Render every line of the data below as a numbered list, skipping blank lines. Leave the pictures out of your answer.

__Element placement data__.
____
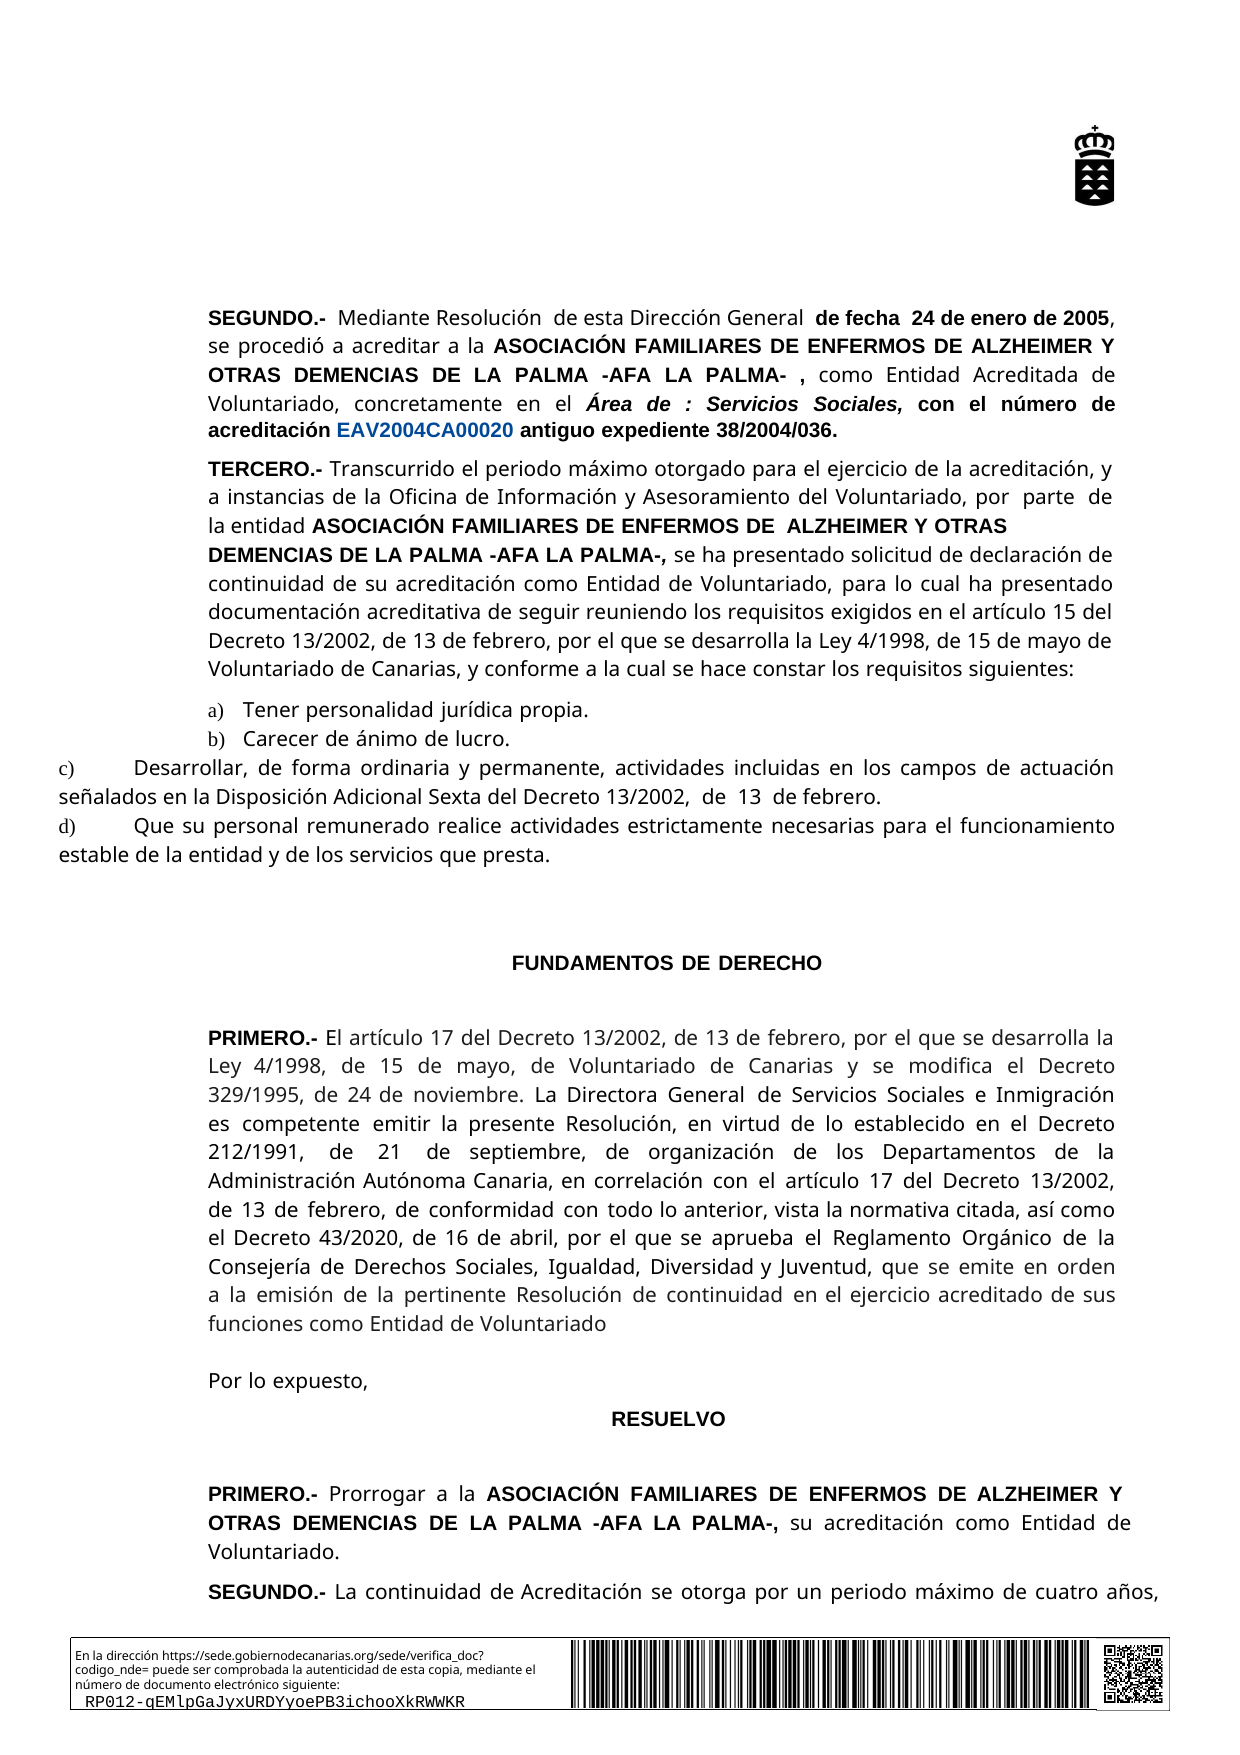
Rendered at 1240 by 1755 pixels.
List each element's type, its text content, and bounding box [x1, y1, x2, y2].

text PRIMERO.- El artículo 17 del Decreto 13/2002, de 13 de febrero, por el que se desarrolla la Ley 4/1998, de 15 de mayo, de Voluntariado de Canarias y se modifica el Decreto 329/1995, de 24 de noviembre. La Directora General de Servicios Sociales e Inmigración es competente emitir la presente Resolución, en virtud de lo establecido en el Decreto 212/1991, de 21 de septiembre, de organización de los Departamentos de la Administración Autónoma Canaria, en correlación con el artículo 17 del Decreto 13/2002, de 13 de febrero, de conformidad con todo lo anterior, vista la normativa citada, así como el Decreto 43/2020, de 16 de abril, por el que se aprueba el Reglamento Orgánico de la Consejería de Derechos Sociales, Igualdad, Diversidad y Juventud, que se emite en orden a la emisión de la pertinente Resolución de continuidad en el ejercicio acreditado de sus funciones como Entidad de Voluntariado [208, 1023, 1115, 1338]
text SEGUNDO.- La continuidad de Acreditación se otorga por un periodo máximo de cuatro años, [208, 1577, 1181, 1606]
text TERCERO.- Transcurrido el periodo máximo otorgado para el ejercicio de la acreditación, y a instancias de la Oficina de Información y Asesoramiento del Voluntariado, por parte de la entidad ASOCIACIÓN FAMILIARES DE ENFERMOS DE ALZHEIMER Y OTRAS [208, 454, 1113, 539]
text SEGUNDO.- Mediante Resolución de esta Dirección General de fecha 24 de enero de 2005, se procedió a acreditar a la ASOCIACIÓN FAMILIARES DE ENFERMOS DE ALZHEIMER Y OTRAS DEMENCIAS DE LA PALMA -AFA LA PALMA- , como Entidad Acreditada de Voluntariado, concretamente en el Área de : Servicios Sociales, con el número de acreditación EAV2004CA00020 antiguo expediente 38/2004/036. [208, 303, 1116, 441]
list Que su personal remunerado realice actividades estrictamente necesarias para el funcionamiento estable de la entidad y de los servicios que presta. [58, 811, 1115, 868]
text OTRAS DEMENCIAS DE LA PALMA -AFA LA PALMA-, su acreditación como Entidad de Voluntariado. [208, 1508, 1181, 1565]
text DEMENCIAS DE LA PALMA -AFA LA PALMA-, se ha presentado solicitud de declaración de continuidad de su acreditación como Entidad de Voluntariado, para lo cual ha presentado documentación acreditativa de seguir reuniendo los requisitos exigidos en el artículo 15 del Decreto 13/2002, de 13 de febrero, por el que se desarrolla la Ley 4/1998, de 15 de mayo de Voluntariado de Canarias, y conforme a la cual se hace constar los requisitos siguientes: [208, 540, 1113, 683]
text Por lo expuesto, [208, 1366, 1181, 1394]
subtitle RESUELVO [247, 1407, 1090, 1431]
subtitle FUNDAMENTOS DE DERECHO [512, 950, 1181, 974]
list Carecer de ánimo de lucro. [208, 724, 1181, 753]
list Tener personalidad jurídica propia. [208, 695, 1181, 724]
text PRIMERO.- Prorrogar a la ASOCIACIÓN FAMILIARES DE ENFERMOS DE ALZHEIMER Y [208, 1479, 1181, 1507]
list Desarrollar, de forma ordinaria y permanente, actividades incluidas en los campos de actuación señalados en la Disposición Adicional Sexta del Decreto 13/2002, de 13 de febrero. [58, 753, 1115, 811]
____
__RESPONSE TO THIS EXERCISE__.
1. Rendered at 1240 by 1755 pixels.
2. List each element's type, its text content, and bounding box [x1, y1, x2, y2].
3. text PRIMERO.- El artículo 17 del Decreto 13/2002, de 13 de febrero, por el que se desarrolla la Ley 4/1998, de 15 de mayo, de Voluntariado de Canarias y se modifica el Decreto 329/1995, de 24 de noviembre. La Directora General de Servicios Sociales e Inmigración es competente emitir la presente Resolución, en virtud de lo establecido en el Decreto 212/1991, de 21 de septiembre, de organización de los Departamentos de la Administración Autónoma Canaria, en correlación con el artículo 17 del Decreto 13/2002, de 13 de febrero, de conformidad con todo lo anterior, vista la normativa citada, así como el Decreto 43/2020, de 16 de abril, por el que se aprueba el Reglamento Orgánico de la Consejería de Derechos Sociales, Igualdad, Diversidad y Juventud, que se emite en orden a la emisión de la pertinente Resolución de continuidad en el ejercicio acreditado de sus funciones como Entidad de Voluntariado [208, 1023, 1115, 1338]
4. text SEGUNDO.- La continuidad de Acreditación se otorga por un periodo máximo de cuatro años, [208, 1577, 1181, 1606]
5. text TERCERO.- Transcurrido el periodo máximo otorgado para el ejercicio de la acreditación, y a instancias de la Oficina de Información y Asesoramiento del Voluntariado, por parte de la entidad ASOCIACIÓN FAMILIARES DE ENFERMOS DE ALZHEIMER Y OTRAS [208, 454, 1113, 539]
6. text SEGUNDO.- Mediante Resolución de esta Dirección General de fecha 24 de enero de 2005, se procedió a acreditar a la ASOCIACIÓN FAMILIARES DE ENFERMOS DE ALZHEIMER Y OTRAS DEMENCIAS DE LA PALMA -AFA LA PALMA- , como Entidad Acreditada de Voluntariado, concretamente en el Área de : Servicios Sociales, con el número de acreditación EAV2004CA00020 antiguo expediente 38/2004/036. [208, 303, 1116, 441]
7. list Que su personal remunerado realice actividades estrictamente necesarias para el funcionamiento estable de la entidad y de los servicios que presta. [58, 811, 1115, 868]
8. text OTRAS DEMENCIAS DE LA PALMA -AFA LA PALMA-, su acreditación como Entidad de Voluntariado. [208, 1508, 1181, 1565]
9. text DEMENCIAS DE LA PALMA -AFA LA PALMA-, se ha presentado solicitud de declaración de continuidad de su acreditación como Entidad de Voluntariado, para lo cual ha presentado documentación acreditativa de seguir reuniendo los requisitos exigidos en el artículo 15 del Decreto 13/2002, de 13 de febrero, por el que se desarrolla la Ley 4/1998, de 15 de mayo de Voluntariado de Canarias, y conforme a la cual se hace constar los requisitos siguientes: [208, 540, 1113, 683]
10. text Por lo expuesto, [208, 1366, 1181, 1394]
11. subtitle RESUELVO [247, 1407, 1090, 1431]
12. subtitle FUNDAMENTOS DE DERECHO [512, 950, 1181, 974]
13. list Carecer de ánimo de lucro. [208, 724, 1181, 753]
14. list Tener personalidad jurídica propia. [208, 695, 1181, 724]
15. text PRIMERO.- Prorrogar a la ASOCIACIÓN FAMILIARES DE ENFERMOS DE ALZHEIMER Y [208, 1479, 1181, 1507]
16. list Desarrollar, de forma ordinaria y permanente, actividades incluidas en los campos de actuación señalados en la Disposición Adicional Sexta del Decreto 13/2002, de 13 de febrero. [58, 753, 1115, 811]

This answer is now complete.